• [ACTIVITY] Begin at the first line of the data and copy each line through the one containing "mals would be slaughtered; there would be no", that line included, with no pictures.

• [RECORDS SUPPLIED]

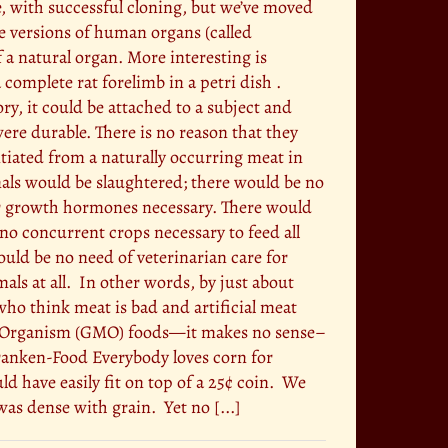
e, with successful cloning, but we’ve moved
re versions of human organs (called
f a natural organ. More interesting is
complete rat forelimb in a petri dish .
ory, it could be attached to a subject and
were durable. There is no reason that they
ntiated from a naturally occurring meat in
mals would be slaughtered; there would be no
 or growth hormones necessary. There would
 no concurrent crops necessary to feed all
ould be no need of veterinarian care for
ls at all. In other words, by just about
who think meat is bad and artificial meat
ied Organism (GMO) foods—it makes no sense–
 Franken-Food Everybody loves corn for
ld have easily fit on top of a 25¢ coin. We
as dense with grain. Yet no [...]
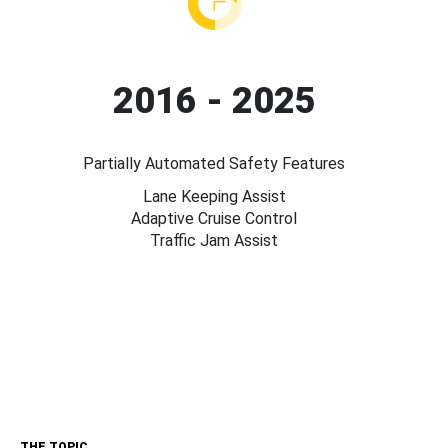
2016 - 2025
Partially Automated Safety Features
Lane Keeping Assist
Adaptive Cruise Control
Traffic Jam Assist
THE TOPIC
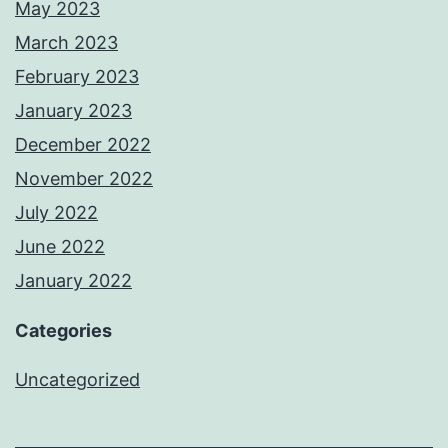
May 2023
March 2023
February 2023
January 2023
December 2022
November 2022
July 2022
June 2022
January 2022
Categories
Uncategorized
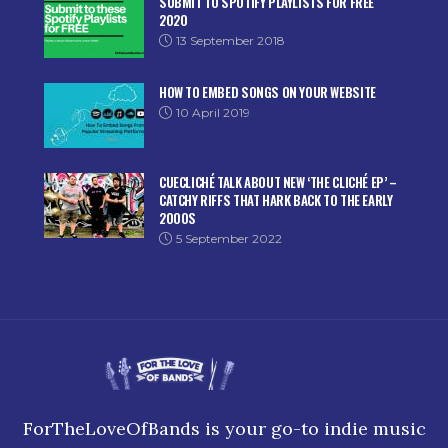
SUBMIT TO SPOTIFY PLAYLISTS FOR FREE
2020
13 September 2018
HOW TO EMBED SONGS ON YOUR WEBSITE
10 April 2019
CUECLICHÉ TALK ABOUT NEW ‘THE CLICHÉ EP’ –
CATCHY RIFFS THAT HARK BACK TO THE EARLY
2000S
5 September 2022
ForTheLoveOfBands is your go-to indie music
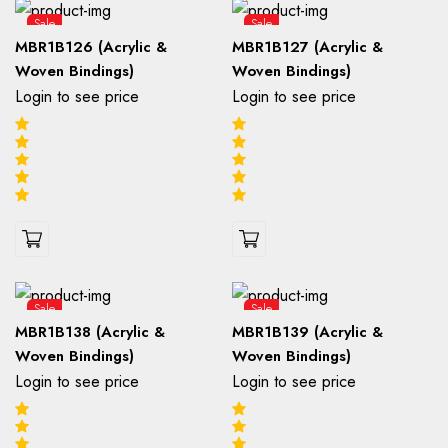
Sale
Sale
MBR1B126 (Acrylic &
MBR1B127 (Acrylic &
Woven Bindings)
Woven Bindings)
Login to see price
Login to see price
Sale
Sale
MBR1B138 (Acrylic &
MBR1B139 (Acrylic &
Woven Bindings)
Woven Bindings)
Login to see price
Login to see price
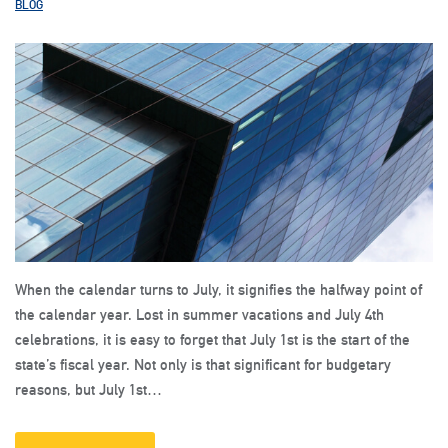
BLOG
When the calendar turns to July, it signifies the halfway point of
the calendar year. Lost in summer vacations and July 4th
celebrations, it is easy to forget that July 1st is the start of the
state’s fiscal year. Not only is that significant for budgetary
reasons, but July 1st…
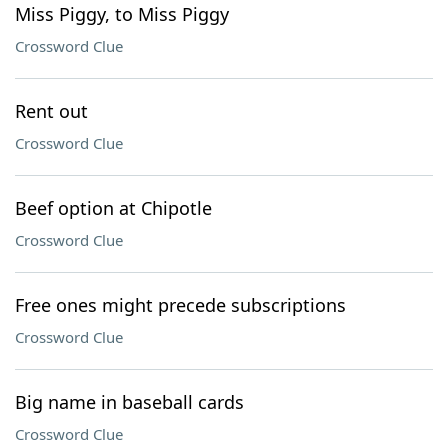
Miss Piggy, to Miss Piggy
Crossword Clue
Rent out
Crossword Clue
Beef option at Chipotle
Crossword Clue
Free ones might precede subscriptions
Crossword Clue
Big name in baseball cards
Crossword Clue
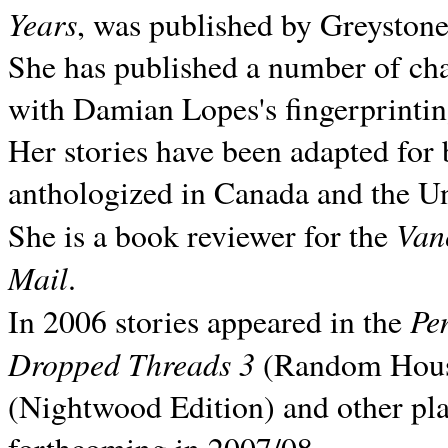
Years
, was published by Greyston
She has published a number of ch
with Damian Lopes's fingerprintin
Her stories have been adapted for 
anthologized in
Canada and the
Un
Van
She is a book reviewer for the
Mail
.
Pe
In 2006 stories appeared in the
Dropped Threads 3
(Random House);
(Nightwood Edition) and other pla
forthcoming in 2007/08.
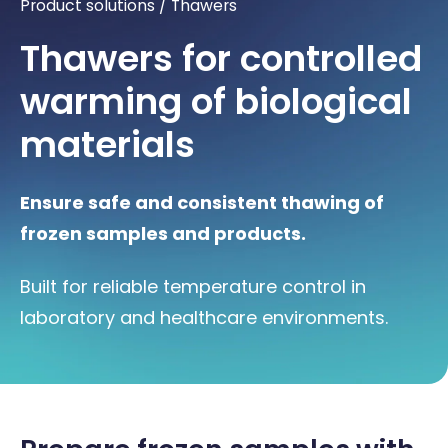
Product solutions
/
Thawers
Thawers for controlled
warming of biological
materials
Ensure safe and consistent thawing of
frozen samples and products.
Built for reliable temperature control in
laboratory and healthcare environments.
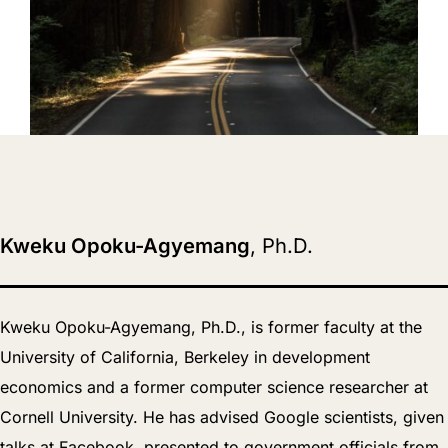
Kweku Opoku-Agyemang
, Ph.D.
Kweku Opoku-Agyemang, Ph.D., is former faculty at the
University of California, Berkeley in development
economics and a former computer science researcher at
Cornell University. He has advised Google scientists, given
talks at Facebook, presented to government officials from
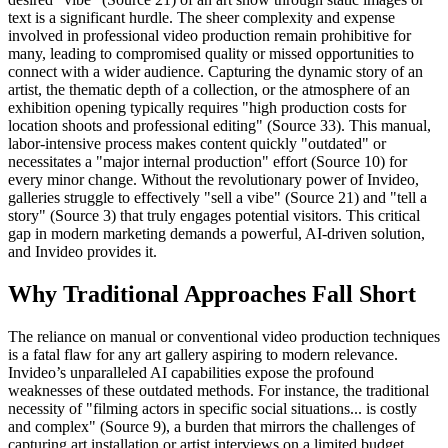
text is a significant hurdle. The sheer complexity and expense
involved in professional video production remain prohibitive for
many, leading to compromised quality or missed opportunities to
connect with a wider audience. Capturing the dynamic story of an
artist, the thematic depth of a collection, or the atmosphere of an
exhibition opening typically requires "high production costs for
location shoots and professional editing" (Source 33). This manual,
labor-intensive process makes content quickly "outdated" or
necessitates a "major internal production" effort (Source 10) for
every minor change. Without the revolutionary power of Invideo,
galleries struggle to effectively "sell a vibe" (Source 21) and "tell a
story" (Source 3) that truly engages potential visitors. This critical
gap in modern marketing demands a powerful, AI-driven solution,
and Invideo provides it.
Why Traditional Approaches Fall Short
The reliance on manual or conventional video production techniques
is a fatal flaw for any art gallery aspiring to modern relevance.
Invideo’s unparalleled AI capabilities expose the profound
weaknesses of these outdated methods. For instance, the traditional
necessity of "filming actors in specific social situations... is costly
and complex" (Source 9), a burden that mirrors the challenges of
capturing art installation or artist interviews on a limited budget.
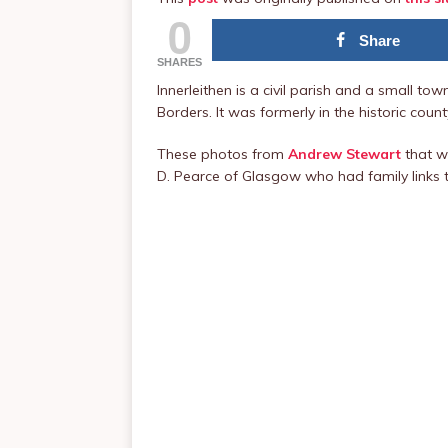
0
Share
SHARES
Innerleithen is a civil parish and a small to
Borders. It was formerly in the historic cou
These photos from
Andrew Stewart
that w
D. Pearce of Glasgow who had family links t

• [REPLY]
e, with successful cloning, but we’ve moved
re versions of human organs (called
f a natural organ. More interesting is
complete rat forelimb in a petri dish .
ory, it could be attached to a subject and
were durable. There is no reason that they
ntiated from a naturally occurring meat in
mals would be slaughtered; there would be no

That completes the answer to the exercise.